Hybrid Search (Keyword + Semantic)

python
from rank_bm25 import BM25Okapi

class HybridSearcher:
    def __init__(self, documents: list[dict], alpha: float = 0.5):
        '''alpha=0: pure BM25, alpha=1: pure semantic'''
        self.alpha = alpha
        texts = [doc["text"] for doc in documents]

        # BM25 index
        tokenized = [t.lower().split() for t in texts]
        self.bm25 = BM25Okapi(tokenized)

        # Semantic index
        self.vector_store = VectorStore()
        self.vector_store.add_documents(documents)

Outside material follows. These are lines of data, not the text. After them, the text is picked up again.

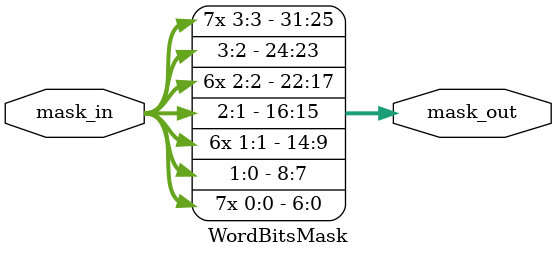
<source format=v>
module WordBitsMask #(
  parameter MASK_BITS = 4,
  parameter DATA_BITS = 32
) (
  input [MASK_BITS - 1 : 0] mask_in,
  output [DATA_BITS - 1 : 0] mask_out
);

localparam WORD_BITS = DATA_BITS / MASK_BITS;

genvar i;
generate
for (i = 0; i < MASK_BITS; i = i + 1) begin
  assign mask_out[(i * WORD_BITS) +: WORD_BITS] = {WORD_BITS{mask_in[i]}};
end
endgenerate
endmodule

</source>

    def search(self, query: str, top_k: int = 5) -> list[dict]:
        # BM25 scores (keyword relevance)
        bm25_scores = self.bm25.get_scores(query.lower().split())
        bm25_norm = bm25_scores / (bm25_scores.max() + 1e-8)

        # Semantic scores
        semantic_results = self.vector_store.search(query, top_k=len(bm25_scores))
        semantic_scores = np.zeros(len(bm25_scores))
        for r in semantic_results:
            semantic_scores[int(r.id)] = r.score

        # Weighted combination (Reciprocal Rank Fusion or linear blend)
        combined = (1 - self.alpha) * bm25_norm + self.alpha * semantic_scores
        top_indices = np.argsort(combined)[::-1][:top_k]
        return [{"idx": int(i), "score": float(combined[i])} for i in top_indices]

Score interpretation: Cosine similarity of > 0.8 = very similar, 0.5–0.8 = related, < 0.5 = probably not relevant. Set your

text
min_score
threshold based on your precision/recall trade-off.